» **Task description**: Exactly as written, output the lines below starting from the first and ending with the line that contains "X027583Y012563D03*"; omit pictures.

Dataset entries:
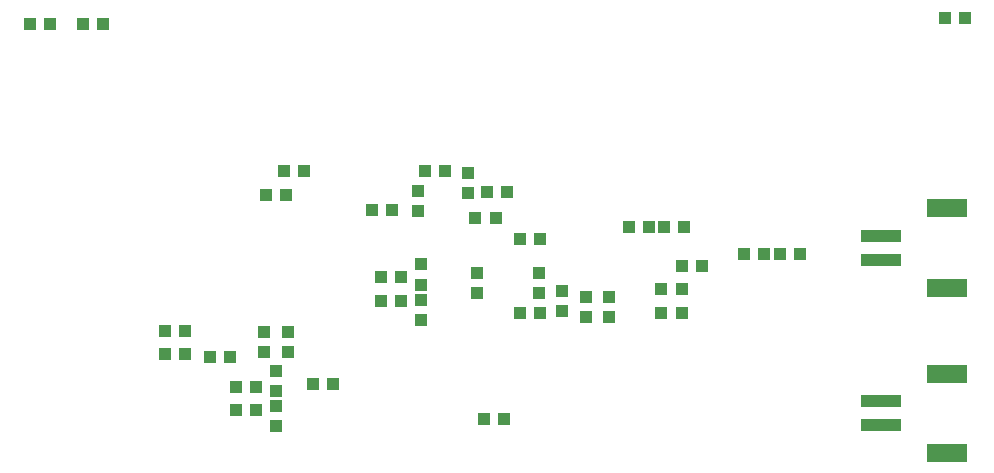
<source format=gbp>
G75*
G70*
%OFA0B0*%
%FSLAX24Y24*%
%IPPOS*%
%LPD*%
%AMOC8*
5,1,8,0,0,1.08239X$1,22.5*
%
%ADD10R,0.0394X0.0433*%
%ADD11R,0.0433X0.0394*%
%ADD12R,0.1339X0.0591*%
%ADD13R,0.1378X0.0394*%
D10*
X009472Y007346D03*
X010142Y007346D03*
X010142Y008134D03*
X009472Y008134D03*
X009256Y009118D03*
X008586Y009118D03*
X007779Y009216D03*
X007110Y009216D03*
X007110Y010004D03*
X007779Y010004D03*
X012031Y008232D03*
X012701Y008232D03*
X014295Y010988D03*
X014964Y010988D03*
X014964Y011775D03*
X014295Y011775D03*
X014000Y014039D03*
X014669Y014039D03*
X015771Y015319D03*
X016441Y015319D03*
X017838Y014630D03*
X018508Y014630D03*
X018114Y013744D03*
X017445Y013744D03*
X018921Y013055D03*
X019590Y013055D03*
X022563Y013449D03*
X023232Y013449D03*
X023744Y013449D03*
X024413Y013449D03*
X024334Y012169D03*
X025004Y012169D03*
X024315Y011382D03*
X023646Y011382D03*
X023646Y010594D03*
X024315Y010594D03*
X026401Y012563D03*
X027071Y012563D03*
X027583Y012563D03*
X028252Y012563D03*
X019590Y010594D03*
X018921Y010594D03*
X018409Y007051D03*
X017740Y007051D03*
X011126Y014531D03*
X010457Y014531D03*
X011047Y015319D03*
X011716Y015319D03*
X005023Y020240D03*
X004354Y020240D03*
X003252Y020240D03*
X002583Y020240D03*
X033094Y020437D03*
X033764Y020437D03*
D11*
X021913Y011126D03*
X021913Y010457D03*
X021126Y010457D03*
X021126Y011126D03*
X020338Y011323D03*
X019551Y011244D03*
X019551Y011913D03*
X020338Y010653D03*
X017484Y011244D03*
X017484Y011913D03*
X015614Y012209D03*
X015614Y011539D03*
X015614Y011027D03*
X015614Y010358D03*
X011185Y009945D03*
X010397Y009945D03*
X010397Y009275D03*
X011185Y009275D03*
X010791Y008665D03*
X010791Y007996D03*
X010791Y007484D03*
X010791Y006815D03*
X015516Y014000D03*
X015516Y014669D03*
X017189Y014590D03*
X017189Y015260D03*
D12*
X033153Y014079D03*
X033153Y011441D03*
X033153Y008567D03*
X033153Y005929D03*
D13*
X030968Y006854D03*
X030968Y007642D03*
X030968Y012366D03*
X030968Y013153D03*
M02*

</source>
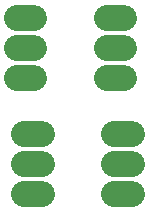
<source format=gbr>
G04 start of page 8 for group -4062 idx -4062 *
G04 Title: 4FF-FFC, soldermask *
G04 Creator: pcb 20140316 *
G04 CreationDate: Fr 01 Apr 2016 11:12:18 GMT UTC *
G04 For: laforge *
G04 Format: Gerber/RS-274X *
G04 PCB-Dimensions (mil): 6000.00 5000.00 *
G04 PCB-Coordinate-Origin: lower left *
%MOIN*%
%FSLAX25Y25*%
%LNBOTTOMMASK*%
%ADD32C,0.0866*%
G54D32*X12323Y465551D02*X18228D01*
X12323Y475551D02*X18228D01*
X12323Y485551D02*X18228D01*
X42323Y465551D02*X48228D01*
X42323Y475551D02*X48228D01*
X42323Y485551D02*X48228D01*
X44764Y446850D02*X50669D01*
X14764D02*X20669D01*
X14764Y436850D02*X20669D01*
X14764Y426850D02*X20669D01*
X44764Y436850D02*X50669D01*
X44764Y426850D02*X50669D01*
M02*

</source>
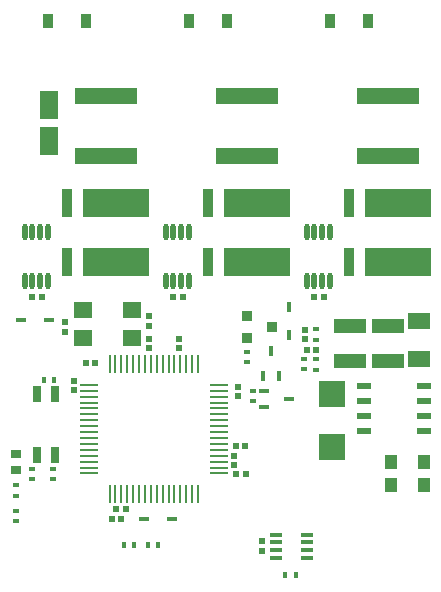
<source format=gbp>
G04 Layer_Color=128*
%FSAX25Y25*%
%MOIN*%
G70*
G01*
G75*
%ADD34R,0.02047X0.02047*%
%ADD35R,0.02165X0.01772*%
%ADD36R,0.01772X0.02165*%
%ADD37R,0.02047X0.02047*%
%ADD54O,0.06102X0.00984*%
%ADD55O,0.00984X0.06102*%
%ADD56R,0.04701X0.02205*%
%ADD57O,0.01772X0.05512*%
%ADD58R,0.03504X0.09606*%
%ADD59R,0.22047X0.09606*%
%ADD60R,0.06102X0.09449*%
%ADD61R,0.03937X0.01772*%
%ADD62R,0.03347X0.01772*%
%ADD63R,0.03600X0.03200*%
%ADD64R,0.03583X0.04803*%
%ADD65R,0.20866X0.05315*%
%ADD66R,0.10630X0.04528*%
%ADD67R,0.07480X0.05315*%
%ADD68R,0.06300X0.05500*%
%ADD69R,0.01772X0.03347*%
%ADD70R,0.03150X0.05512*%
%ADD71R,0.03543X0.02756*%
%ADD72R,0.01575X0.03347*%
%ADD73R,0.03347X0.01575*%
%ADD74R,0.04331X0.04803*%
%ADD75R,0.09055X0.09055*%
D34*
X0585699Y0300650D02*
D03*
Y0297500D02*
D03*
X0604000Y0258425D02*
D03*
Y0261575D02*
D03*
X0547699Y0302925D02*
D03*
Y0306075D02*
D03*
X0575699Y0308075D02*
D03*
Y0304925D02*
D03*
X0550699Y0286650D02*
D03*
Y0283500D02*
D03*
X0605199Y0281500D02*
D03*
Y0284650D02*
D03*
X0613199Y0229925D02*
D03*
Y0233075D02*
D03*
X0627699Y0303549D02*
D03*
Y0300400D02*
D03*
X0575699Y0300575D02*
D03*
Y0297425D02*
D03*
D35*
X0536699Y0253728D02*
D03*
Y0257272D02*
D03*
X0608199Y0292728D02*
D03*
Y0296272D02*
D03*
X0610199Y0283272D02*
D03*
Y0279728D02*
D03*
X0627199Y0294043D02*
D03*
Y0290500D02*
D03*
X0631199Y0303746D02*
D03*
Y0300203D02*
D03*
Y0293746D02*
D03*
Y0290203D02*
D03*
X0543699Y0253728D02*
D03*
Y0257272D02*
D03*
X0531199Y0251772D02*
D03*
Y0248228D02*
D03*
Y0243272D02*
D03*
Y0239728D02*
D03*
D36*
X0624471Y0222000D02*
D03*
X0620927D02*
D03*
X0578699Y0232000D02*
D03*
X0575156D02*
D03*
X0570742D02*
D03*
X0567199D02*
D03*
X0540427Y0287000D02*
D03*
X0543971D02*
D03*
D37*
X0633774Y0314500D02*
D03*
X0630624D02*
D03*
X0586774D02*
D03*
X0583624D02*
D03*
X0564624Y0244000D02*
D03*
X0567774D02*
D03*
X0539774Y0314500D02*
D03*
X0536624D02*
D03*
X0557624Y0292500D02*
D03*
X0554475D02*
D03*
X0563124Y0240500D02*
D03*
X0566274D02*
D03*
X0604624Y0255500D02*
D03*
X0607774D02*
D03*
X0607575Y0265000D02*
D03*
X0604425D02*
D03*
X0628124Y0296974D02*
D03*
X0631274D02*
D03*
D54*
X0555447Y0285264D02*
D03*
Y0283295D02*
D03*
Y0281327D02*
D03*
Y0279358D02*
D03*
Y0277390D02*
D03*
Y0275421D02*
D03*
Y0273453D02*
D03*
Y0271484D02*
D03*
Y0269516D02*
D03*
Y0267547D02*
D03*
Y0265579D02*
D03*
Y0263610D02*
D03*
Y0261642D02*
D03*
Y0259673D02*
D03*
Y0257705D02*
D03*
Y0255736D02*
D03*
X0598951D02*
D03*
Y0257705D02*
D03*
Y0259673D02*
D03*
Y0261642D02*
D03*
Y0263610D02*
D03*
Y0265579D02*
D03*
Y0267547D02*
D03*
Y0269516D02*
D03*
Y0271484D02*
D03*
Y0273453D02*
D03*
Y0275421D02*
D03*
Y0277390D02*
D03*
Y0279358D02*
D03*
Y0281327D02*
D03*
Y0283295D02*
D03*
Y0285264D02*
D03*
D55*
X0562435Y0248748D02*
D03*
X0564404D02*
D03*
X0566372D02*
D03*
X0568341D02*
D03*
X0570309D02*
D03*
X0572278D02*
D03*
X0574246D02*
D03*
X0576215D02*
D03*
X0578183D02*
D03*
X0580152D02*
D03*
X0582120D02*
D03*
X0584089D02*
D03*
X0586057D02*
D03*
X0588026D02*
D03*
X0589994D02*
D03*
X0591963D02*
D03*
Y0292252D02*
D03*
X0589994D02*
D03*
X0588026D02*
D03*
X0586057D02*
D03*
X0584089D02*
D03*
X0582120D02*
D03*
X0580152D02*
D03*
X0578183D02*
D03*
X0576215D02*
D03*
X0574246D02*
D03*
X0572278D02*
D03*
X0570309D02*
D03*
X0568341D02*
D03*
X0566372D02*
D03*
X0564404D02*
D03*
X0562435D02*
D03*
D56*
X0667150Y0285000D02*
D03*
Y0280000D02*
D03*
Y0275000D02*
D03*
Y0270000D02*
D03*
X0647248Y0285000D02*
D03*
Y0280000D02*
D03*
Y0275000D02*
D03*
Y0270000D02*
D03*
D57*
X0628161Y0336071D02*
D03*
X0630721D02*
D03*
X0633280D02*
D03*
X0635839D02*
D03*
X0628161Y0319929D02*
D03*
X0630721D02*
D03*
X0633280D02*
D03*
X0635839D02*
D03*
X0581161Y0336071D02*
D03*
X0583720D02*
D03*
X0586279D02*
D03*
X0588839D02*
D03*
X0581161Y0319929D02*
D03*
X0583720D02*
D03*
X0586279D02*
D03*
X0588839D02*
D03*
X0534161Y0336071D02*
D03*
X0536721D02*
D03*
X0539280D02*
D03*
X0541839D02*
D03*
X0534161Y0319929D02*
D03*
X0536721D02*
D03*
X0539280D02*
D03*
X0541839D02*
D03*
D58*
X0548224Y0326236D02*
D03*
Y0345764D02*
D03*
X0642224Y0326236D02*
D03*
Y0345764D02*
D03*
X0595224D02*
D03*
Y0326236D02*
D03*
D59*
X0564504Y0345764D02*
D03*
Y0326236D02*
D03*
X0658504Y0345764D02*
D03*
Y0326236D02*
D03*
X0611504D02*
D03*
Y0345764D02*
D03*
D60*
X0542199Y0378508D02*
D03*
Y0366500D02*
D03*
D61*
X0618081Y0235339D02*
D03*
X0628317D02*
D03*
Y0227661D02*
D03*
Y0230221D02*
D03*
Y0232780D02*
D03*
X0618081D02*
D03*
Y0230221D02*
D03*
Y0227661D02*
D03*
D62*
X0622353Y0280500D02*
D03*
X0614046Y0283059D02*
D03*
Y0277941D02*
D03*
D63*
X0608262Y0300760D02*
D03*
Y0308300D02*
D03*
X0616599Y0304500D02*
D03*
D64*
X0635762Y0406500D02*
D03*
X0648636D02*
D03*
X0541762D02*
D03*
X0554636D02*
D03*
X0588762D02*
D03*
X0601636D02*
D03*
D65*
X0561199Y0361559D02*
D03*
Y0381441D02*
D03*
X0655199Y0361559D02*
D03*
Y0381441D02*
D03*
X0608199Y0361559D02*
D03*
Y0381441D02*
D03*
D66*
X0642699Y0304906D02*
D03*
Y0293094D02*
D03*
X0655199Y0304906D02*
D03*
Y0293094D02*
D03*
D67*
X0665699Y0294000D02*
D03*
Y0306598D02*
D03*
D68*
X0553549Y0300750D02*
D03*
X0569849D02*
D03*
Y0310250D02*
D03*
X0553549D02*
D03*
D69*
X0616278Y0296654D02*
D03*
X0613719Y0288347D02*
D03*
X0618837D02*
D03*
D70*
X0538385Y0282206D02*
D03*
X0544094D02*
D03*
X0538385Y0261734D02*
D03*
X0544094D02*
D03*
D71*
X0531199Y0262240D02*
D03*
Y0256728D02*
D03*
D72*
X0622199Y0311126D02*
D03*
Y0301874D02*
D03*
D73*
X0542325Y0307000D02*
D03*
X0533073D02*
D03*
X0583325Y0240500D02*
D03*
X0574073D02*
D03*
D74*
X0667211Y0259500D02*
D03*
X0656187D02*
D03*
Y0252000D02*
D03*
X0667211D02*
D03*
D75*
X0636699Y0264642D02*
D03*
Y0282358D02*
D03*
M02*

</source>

» **Response to the exercise**:
<source format=gbp>
G75*
G70*
%OFA0B0*%
%FSLAX24Y24*%
%IPPOS*%
%LPD*%
%AMOC8*
5,1,8,0,0,1.08239X$1,22.5*
%
%ADD10R,0.0394X0.0433*%
%ADD11R,0.0433X0.0394*%
%ADD12R,0.1339X0.0591*%
%ADD13R,0.1378X0.0394*%
D10*
X009472Y007346D03*
X010142Y007346D03*
X010142Y008134D03*
X009472Y008134D03*
X009256Y009118D03*
X008586Y009118D03*
X007779Y009216D03*
X007110Y009216D03*
X007110Y010004D03*
X007779Y010004D03*
X012031Y008232D03*
X012701Y008232D03*
X014295Y010988D03*
X014964Y010988D03*
X014964Y011775D03*
X014295Y011775D03*
X014000Y014039D03*
X014669Y014039D03*
X015771Y015319D03*
X016441Y015319D03*
X017838Y014630D03*
X018508Y014630D03*
X018114Y013744D03*
X017445Y013744D03*
X018921Y013055D03*
X019590Y013055D03*
X022563Y013449D03*
X023232Y013449D03*
X023744Y013449D03*
X024413Y013449D03*
X024334Y012169D03*
X025004Y012169D03*
X024315Y011382D03*
X023646Y011382D03*
X023646Y010594D03*
X024315Y010594D03*
X026401Y012563D03*
X027071Y012563D03*
X027583Y012563D03*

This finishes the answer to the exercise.